Queria me lembrar quem foi o professor que me recomendou a leitura do livro “La Raison Gourmande” (A Razão Gulosa – Filosofia do Gosto), do francês Michel Onfray. Para agradecer.
No Prólogo, há uma passagem em que ele se recorda de uma manhã, quando comeu morangos no campo com o pai. Colher e experimentar a fruta madura e bem aquecida pelo sol, lavada em água gelada, gerou um momento de sublimação, tão grande, e até maior, do que os grandes vinhos ou as iguarias mais finas que o autor havia provado ao longo de uma vida “gourmande”.
Muito por conta desta história, tornou-se um livro essencial para mim, que exploro ao máximo a memória quando me sento para escrever, sobretudo sobre comida e os temas relacionados: as viagens, os vinhos e todo o resto que acompanhou esses momentos.

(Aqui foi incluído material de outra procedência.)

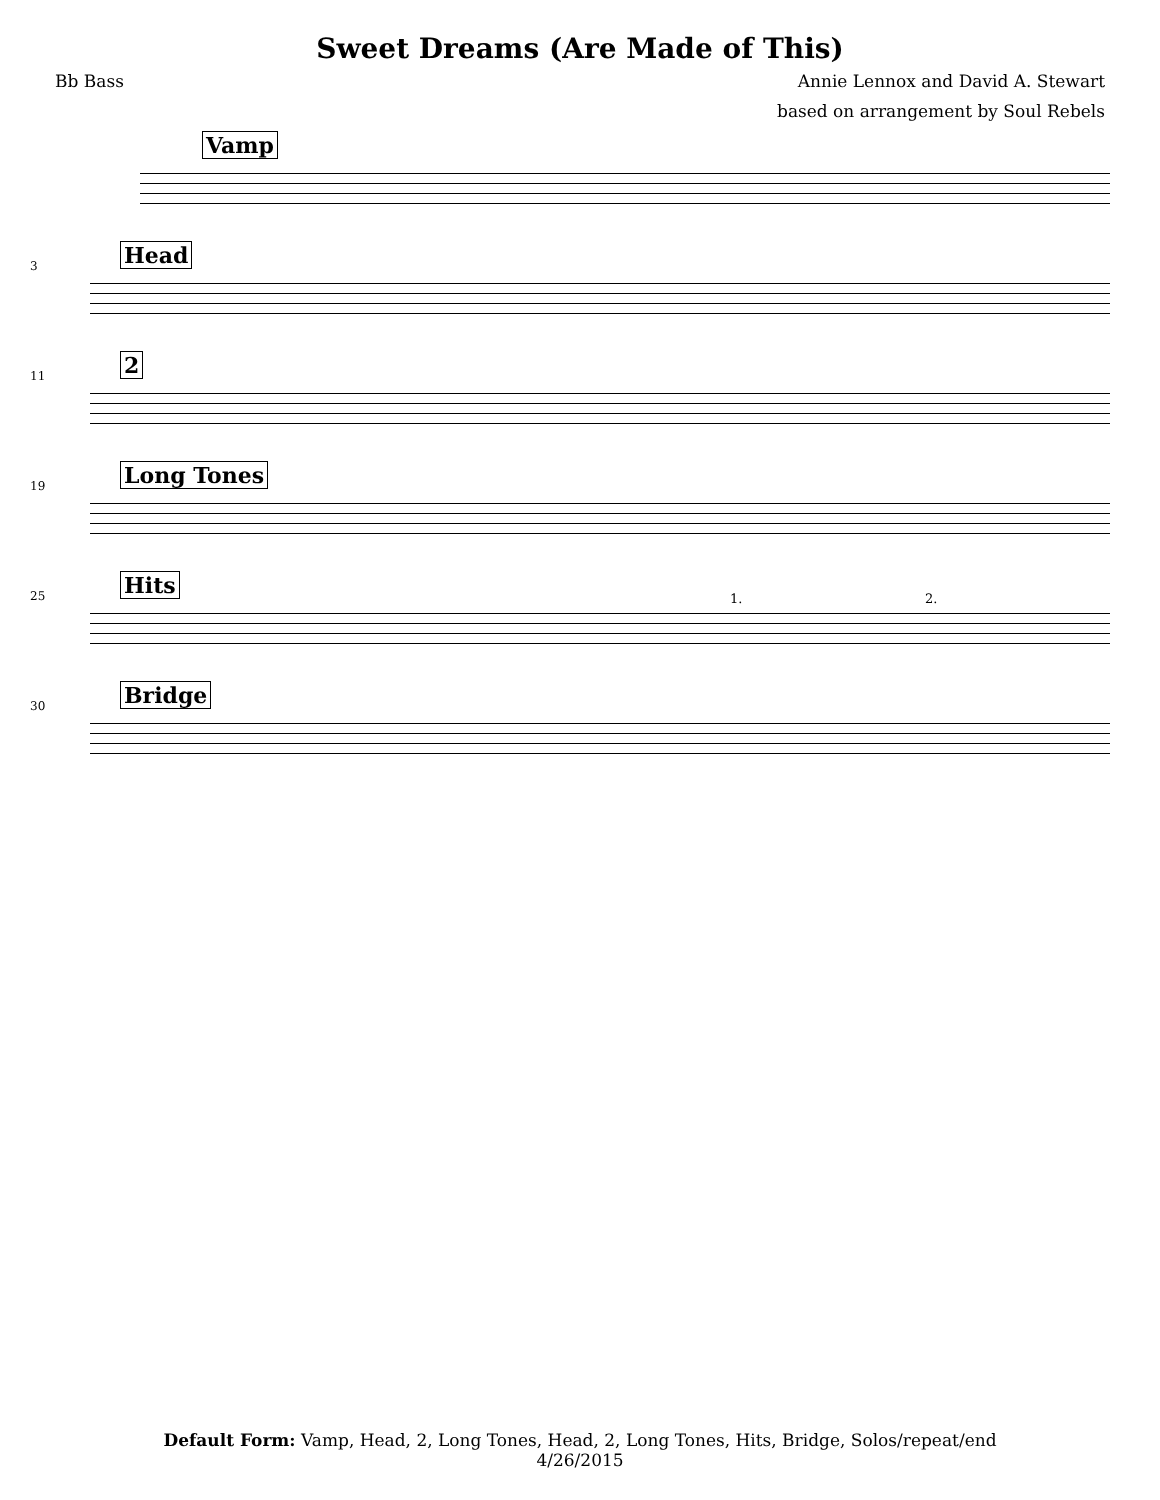Sweet Dreams (Are Made of This)
Bb Bass Annie Lennox and David A. Stewart
based on arrangement by Soul Rebels
Vamp
3 Head
11 2
19 Long Tones
25 Hits
1. 2.
30 Bridge
Default Form: Vamp, Head, 2, Long Tones, Head, 2, Long Tones, Hits, Bridge, Solos/repeat/end
4/26/2015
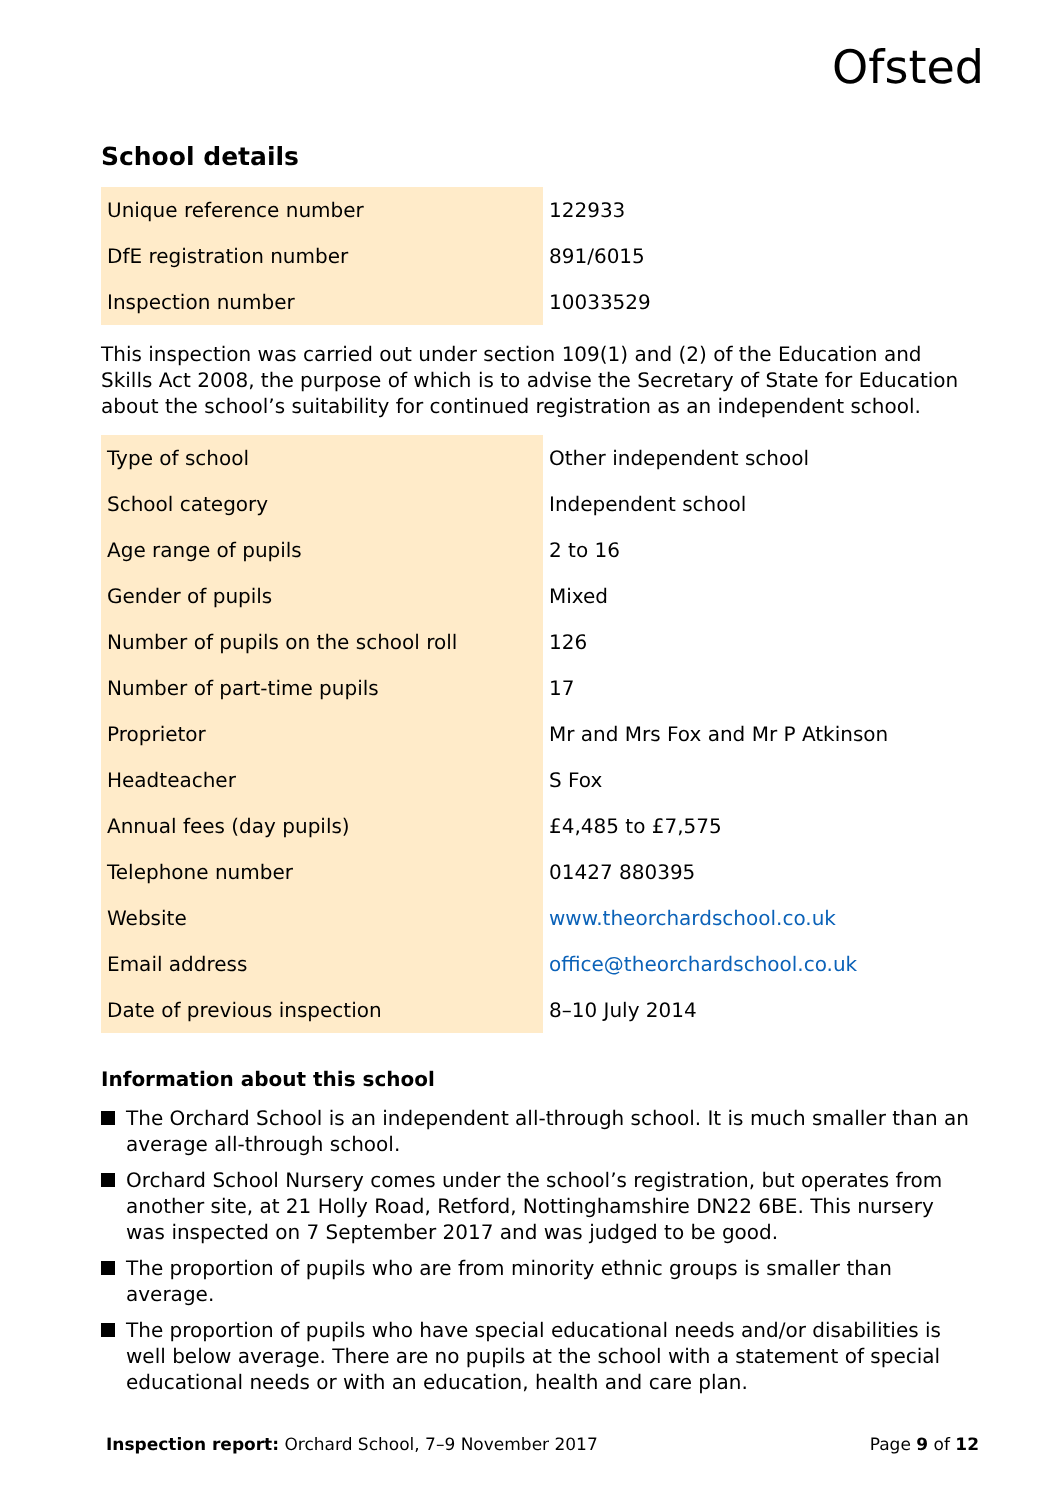Ofsted
School details
| Unique reference number | 122933 |
| DfE registration number | 891/6015 |
| Inspection number | 10033529 |
This inspection was carried out under section 109(1) and (2) of the Education and Skills Act 2008, the purpose of which is to advise the Secretary of State for Education about the school’s suitability for continued registration as an independent school.
| Type of school | Other independent school |
| School category | Independent school |
| Age range of pupils | 2 to 16 |
| Gender of pupils | Mixed |
| Number of pupils on the school roll | 126 |
| Number of part-time pupils | 17 |
| Proprietor | Mr and Mrs Fox and Mr P Atkinson |
| Headteacher | S Fox |
| Annual fees (day pupils) | £4,485 to £7,575 |
| Telephone number | 01427 880395 |
| Website | www.theorchardschool.co.uk |
| Email address | office@theorchardschool.co.uk |
| Date of previous inspection | 8–10 July 2014 |
Information about this school
The Orchard School is an independent all-through school. It is much smaller than an average all-through school.
Orchard School Nursery comes under the school’s registration, but operates from another site, at 21 Holly Road, Retford, Nottinghamshire DN22 6BE. This nursery was inspected on 7 September 2017 and was judged to be good.
The proportion of pupils who are from minority ethnic groups is smaller than average.
The proportion of pupils who have special educational needs and/or disabilities is well below average. There are no pupils at the school with a statement of special educational needs or with an education, health and care plan.
Inspection report: Orchard School, 7–9 November 2017
Page 9 of 12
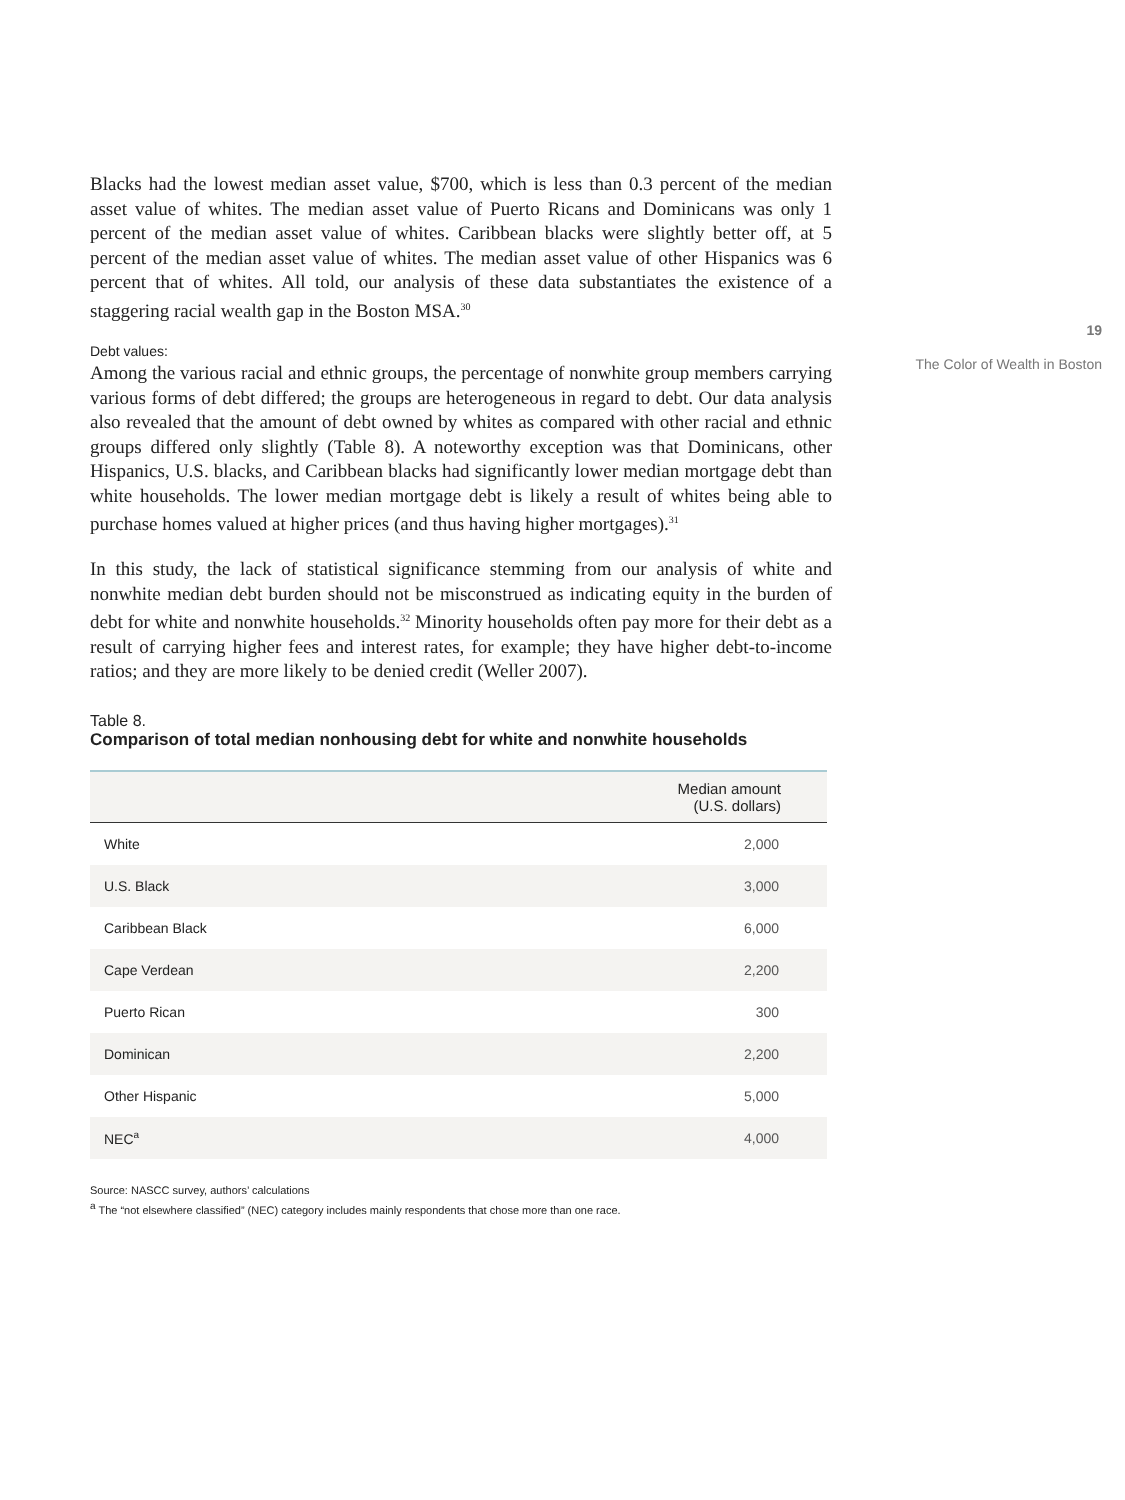Blacks had the lowest median asset value, $700, which is less than 0.3 percent of the median asset value of whites. The median asset value of Puerto Ricans and Dominicans was only 1 percent of the median asset value of whites. Caribbean blacks were slightly better off, at 5 percent of the median asset value of whites. The median asset value of other Hispanics was 6 percent that of whites. All told, our analysis of these data substantiates the existence of a staggering racial wealth gap in the Boston MSA.<sup>30</sup>
Debt values:
Among the various racial and ethnic groups, the percentage of nonwhite group members carrying various forms of debt differed; the groups are heterogeneous in regard to debt. Our data analysis also revealed that the amount of debt owned by whites as compared with other racial and ethnic groups differed only slightly (Table 8). A noteworthy exception was that Dominicans, other Hispanics, U.S. blacks, and Caribbean blacks had significantly lower median mortgage debt than white households. The lower median mortgage debt is likely a result of whites being able to purchase homes valued at higher prices (and thus having higher mortgages).<sup>31</sup>
In this study, the lack of statistical significance stemming from our analysis of white and nonwhite median debt burden should not be misconstrued as indicating equity in the burden of debt for white and nonwhite households.<sup>32</sup> Minority households often pay more for their debt as a result of carrying higher fees and interest rates, for example; they have higher debt-to-income ratios; and they are more likely to be denied credit (Weller 2007).
Table 8.
Comparison of total median nonhousing debt for white and nonwhite households
| | Median amount (U.S. dollars) |
| --- | --- |
| White | 2,000 |
| U.S. Black | 3,000 |
| Caribbean Black | 6,000 |
| Cape Verdean | 2,200 |
| Puerto Rican | 300 |
| Dominican | 2,200 |
| Other Hispanic | 5,000 |
| NEC<sup>a</sup> | 4,000 |
Source: NASCC survey, authors’ calculations
<sup>a</sup> The “not elsewhere classified” (NEC) category includes mainly respondents that chose more than one race.
19
The Color of Wealth in Boston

Evocar as lembranças afetivas inspira, e canaliza para as frases um pouco da emoção que sentimos ao provar algo de que gostamos, ou que experimentamos pela primeira vez, e que nos ativa mais que as papilas, mas também as recordações mais profundas.
É uma forma de tentar explicar o inexplicável.
A experiência sensorial do autor é, sobretudo, permeada pelo espanto de provar algo inédito. Algo conhecido, o morango. Mas, não assim: fresco por fora, e quente por dentro. Ao contrário do que estava habituado. Diferente, e melhor e mais marcante que todos os outros morangos. Por conta de algo tão simples e corriqueiro, quanto o sol e a água.
Eu me lembrei disso outro dia, quando estava quente e minha amoreira carregada. Muitas delas tão negras e maduras que já caiam de maduras, sujando o chão. Resolvi colher algumas, para comer com iogurte na manhã seguinte. Estavam quentes e suculentas, como o morango de Onfray. Devorei todas as que estavam neste ponto, e foi um momento sublime. Que inspirou este rascunho.
A metafísica do paladar.
Isso acontece quando a gente come algo sublime. Posso provar todos os estrogonofes do mundo, para mim nunca haverá um melhor do que o da Dona Irene.
O mesmo ocorre com a esfirra do Baalbeck, na Menescal. E com o croquete da Casa do Alemão. Viagens até os primeiros anos de vida, quando os sabores começam a nos atrair. E ficam gravados para sempre. E até mesmo norteiam as nossas preferências.
Mas também pode ocorrer de um dia a gente se deparar com um sorvete monumental, batido na hora, servido de modo quase teatral, mais do que isso, operístico. Vem aquele assombro, o espanto, que segundo Ferreira Gullar – e eu concordo – é a inspiração dos poetas. Esse é melhor do que todos os outros. Por Nello Cassese, no Cipriani. Como o morango do Onfray, só que já na vida adulta, depois de provar milhares de sorvetes, em todos os cantos do mundo, encontrei um diferente e melhor que todos os outros.
E tantos pratos que nos lembramos para sempre. As rãs da avó do Bondoux, que voltei a provar na semana passada.
A sardinha com brioche e foie gras do Landgraf.
Ou gli agnolotti al plin di Lidia no Guido da Costigliole. Na temporada de trufas…
Tudo isso para dizer que eu recomendo a leitura deste livro, que faz a gente pensar.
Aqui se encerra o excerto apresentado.